What needs to be done ▸ Please explain in one to three sentences why the article on National Conservatism says Republicans will need a coherent ideology when Donald Trump's second term expires.

Text extract ▸
<<<<

Following a decade of domination by Donald Trump, Republicans will need a coherent ideology when his second term expires, since he’s ineligible to run again. His appeal has never been ideological but personal. Alarmingly, the most influential emerging ideology is being shaped in part by greater Israel extremism.
The "National Conservatism" project, which held its most recent annual conference in Washington on September 2 to 4 is at the forefront of efforts to hold his coalition together in 2028.
With Vice President JD Vance in their ranks, the “NatCons” are well positioned to be among the most viable camps. They are largely defined by a Christian nationalist agenda that, until now, has been a fringe movement even among conservative Republicans.
This year's conference mainstreamed Douglas Wilson, an extremist preacher from Idaho. His reactionary religious-political agenda would impress even Muslim Brotherhood parties. He insists that women should not be allowed to vote, and non-Christians, and even liberal Christians, should be barred from public office despite the US Constitution strictly prohibiting religious tests for public officeholders.
While not explicitly defending slavery, which he calls "un-biblical", he maintains that the southern states were correct on all other significant arguments during the US Civil War. A pamphlet he co-authored in 1996 claims that US slavery produced the most "genuine affection between the races" in human history. He dismisses criticism of his writings as "abolitionist propaganda". US Secretary of Defence Pete Hegseth is among his noteworthy devotees.
Speaker after speaker at the NatCon conference, consistent with the group’s emerging ideology, insisted that the US and western civilisation can only be saved by establishing a government that promotes and privileges Christianity and Christians.
It seems ironic, then, that a key leader of National Conservatism – with its echoes of 1930s German politics – is an Orthodox Jewish, Israeli-American academic, Yoram Hazony. But his seemingly implausible advocacy of Christian domination of US politics and society serves a clear purpose.
Mr Hazony’s embrace of American ultra-nationalism rests uneasily alongside his unequivocal allegiance to Israel. In his book, The Virtue of Nationalism, he listed Britain, the Netherlands and the US as countries "whose continued independent existence is meaningful to me personally." However, he continued, "My first concern is for Israel."
That’s understandable, but why lead a movement for an American nationalism defined by Christian domination over non-Christians?
It is a manifestation of Israeli extremism, not normal nationalism. Mr Hazony was a deep admirer – although he says not a follower – of Rabbi Meir Kahane, who founded the most extreme anti-Arab movement in Israeli politics.

>>>>

Entries taken from a collection ▸

<<<<

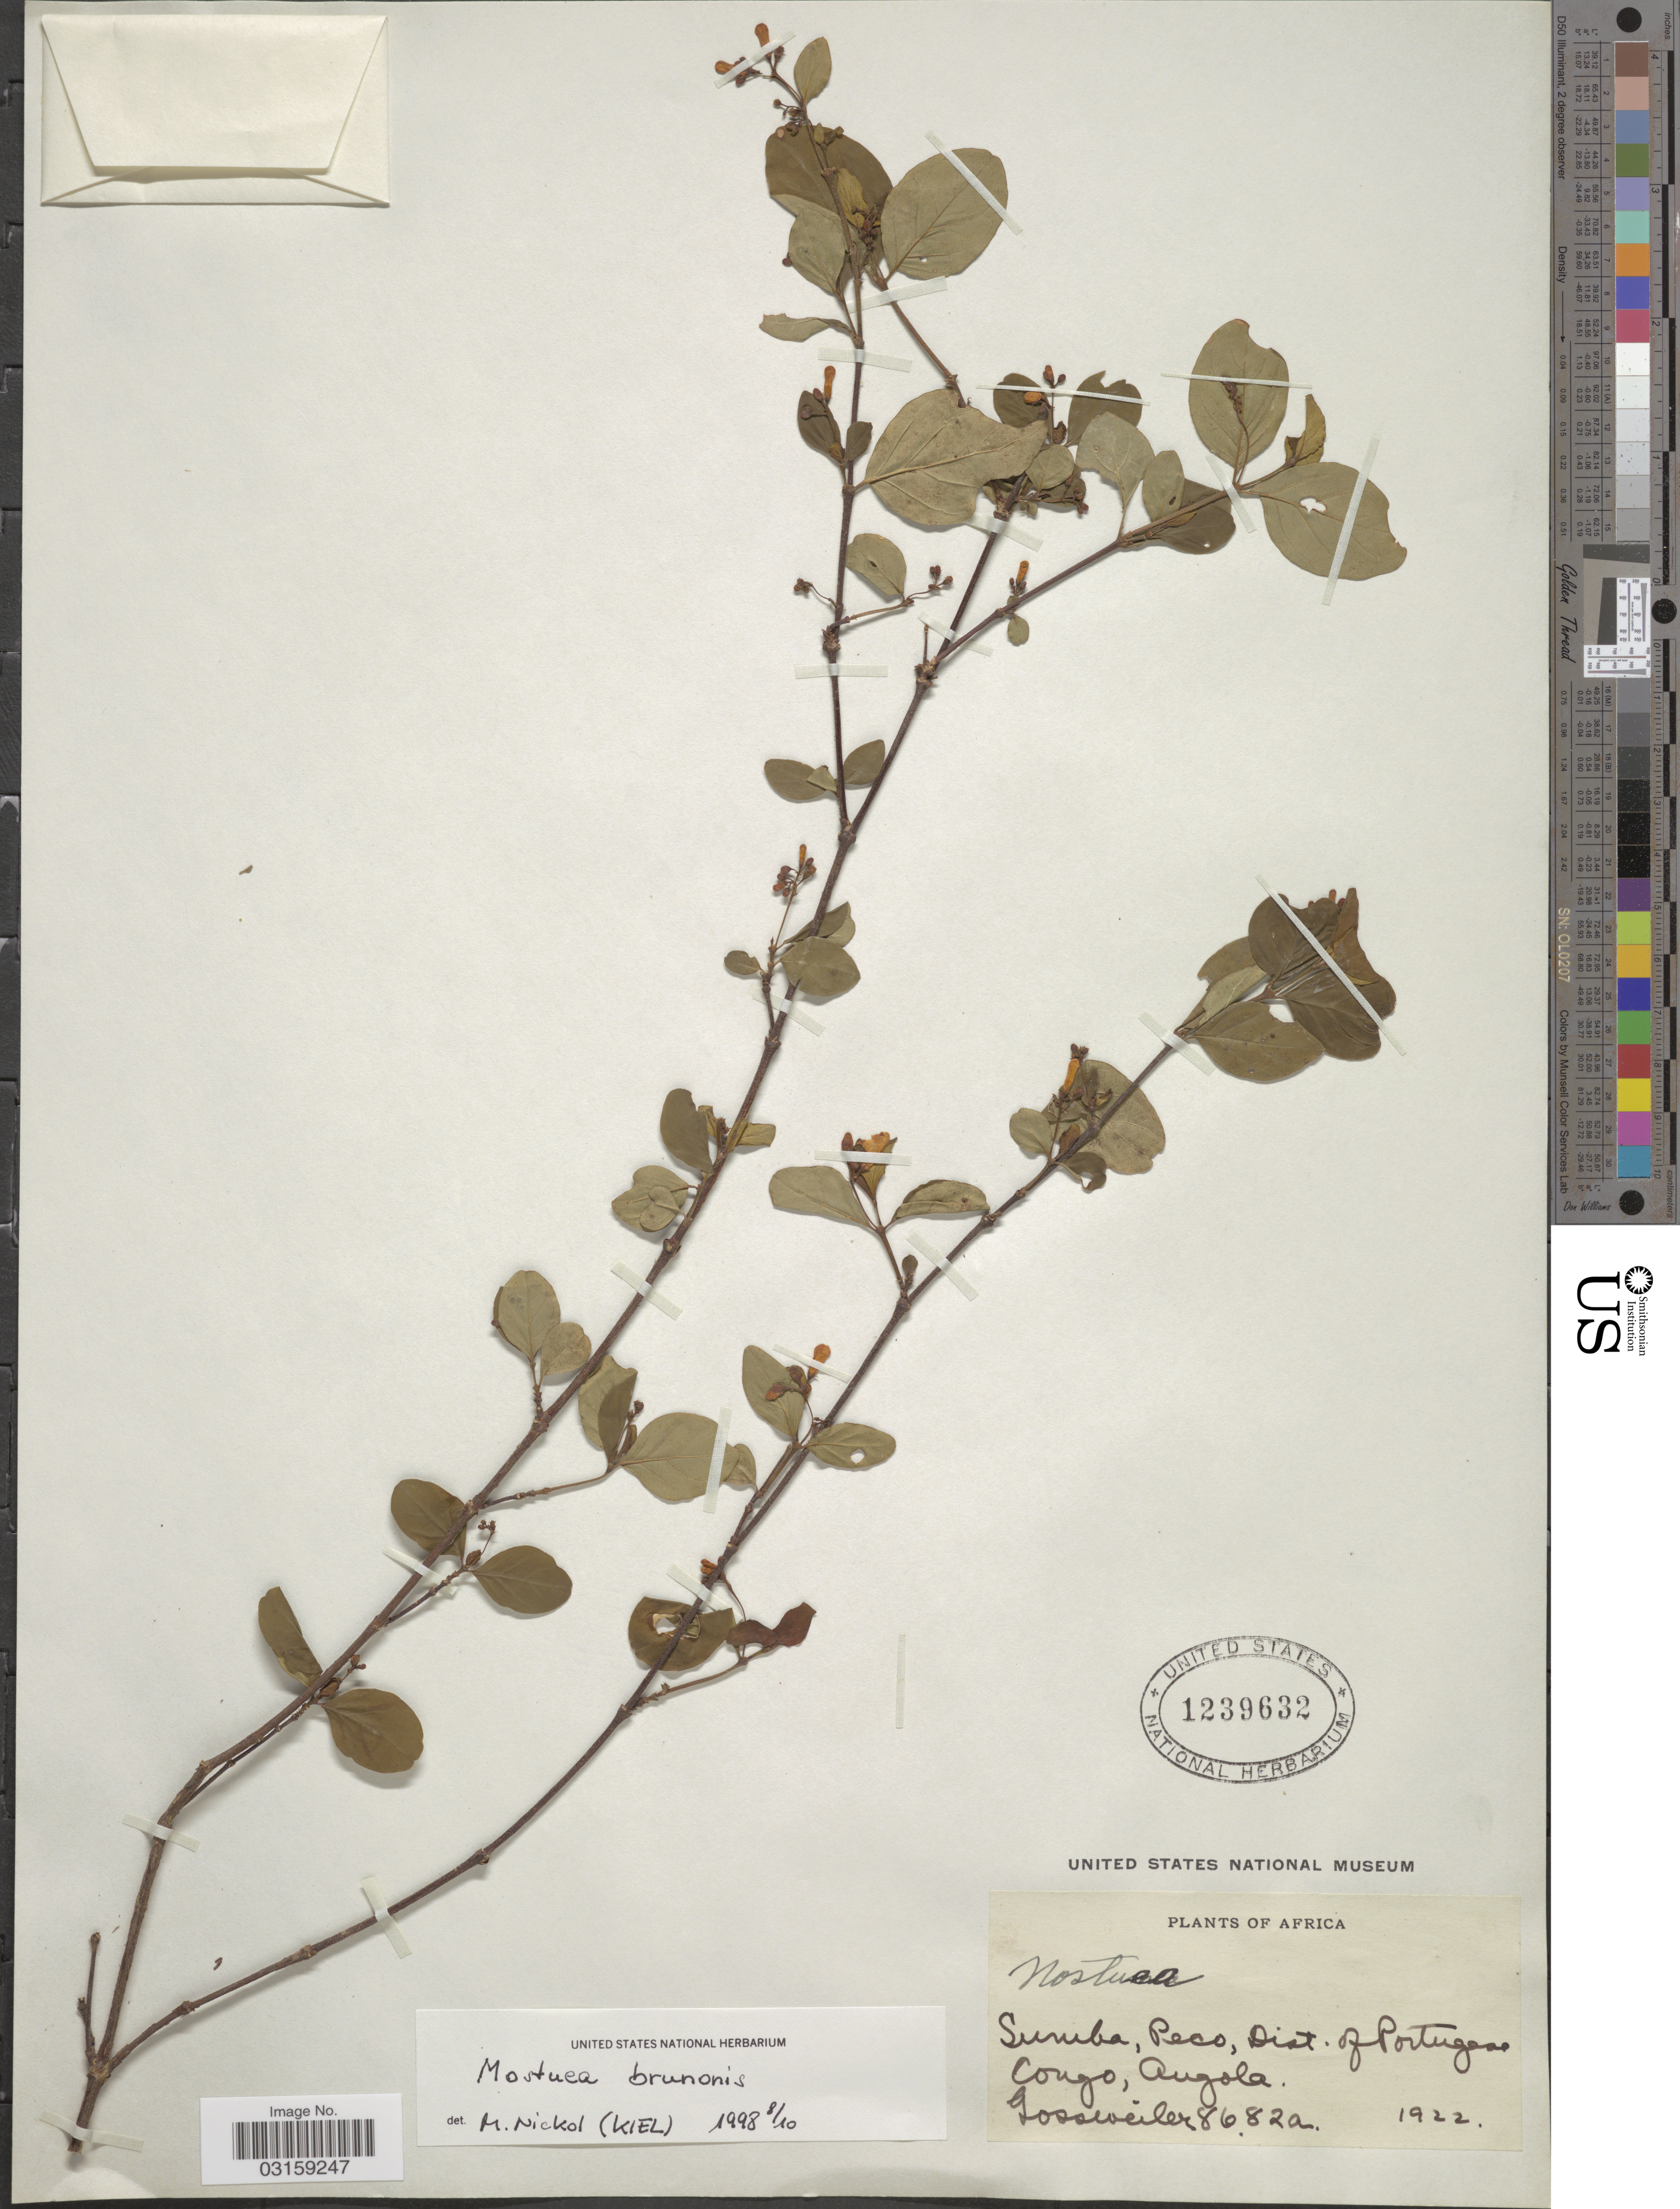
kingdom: Plantae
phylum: Tracheophyta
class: Magnoliopsida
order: Gentianales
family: Gelsemiaceae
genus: Mostuea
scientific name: Mostuea brunonis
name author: Didrichsen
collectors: -. Gossweiler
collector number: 8682a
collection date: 1922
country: Angola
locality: Sumba, Peco, Dist. of Portugese. Congo.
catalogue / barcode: US 1239632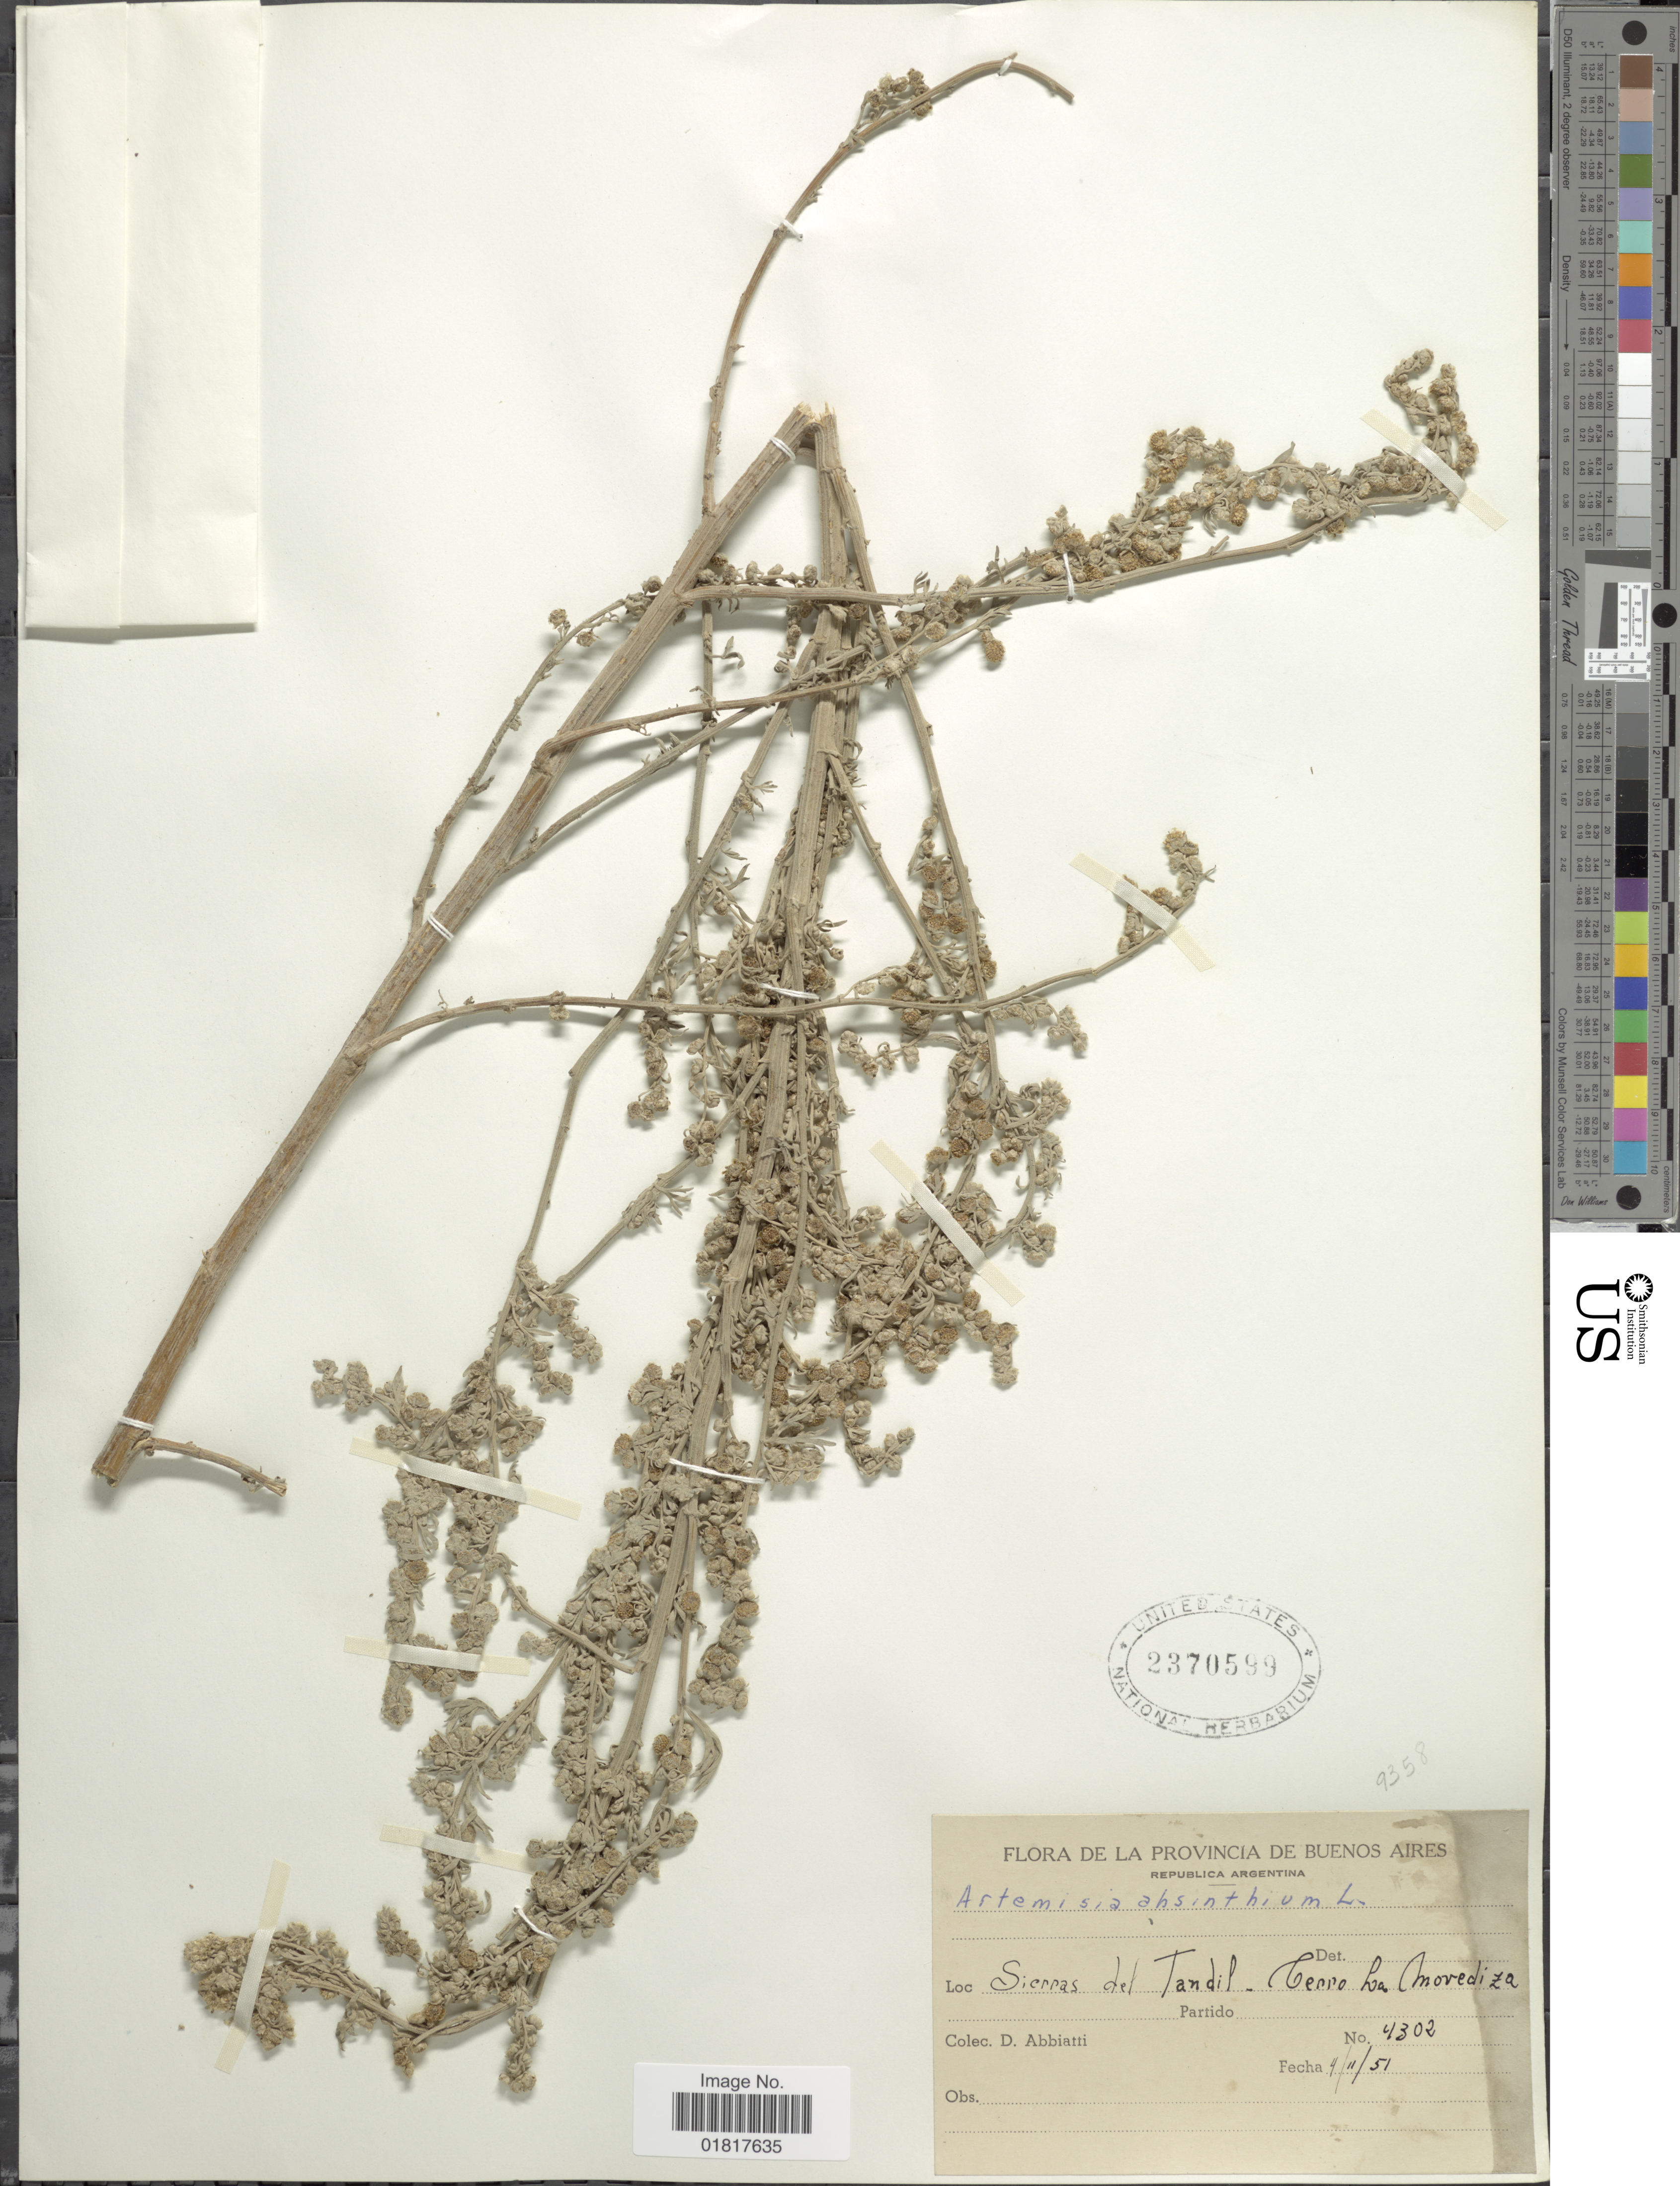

>>>>

Finished answer ▸ Trump is ineligible to run again once his second term expires. His appeal has never been ideological but personal, so Republicans will need a coherent ideology to replace it.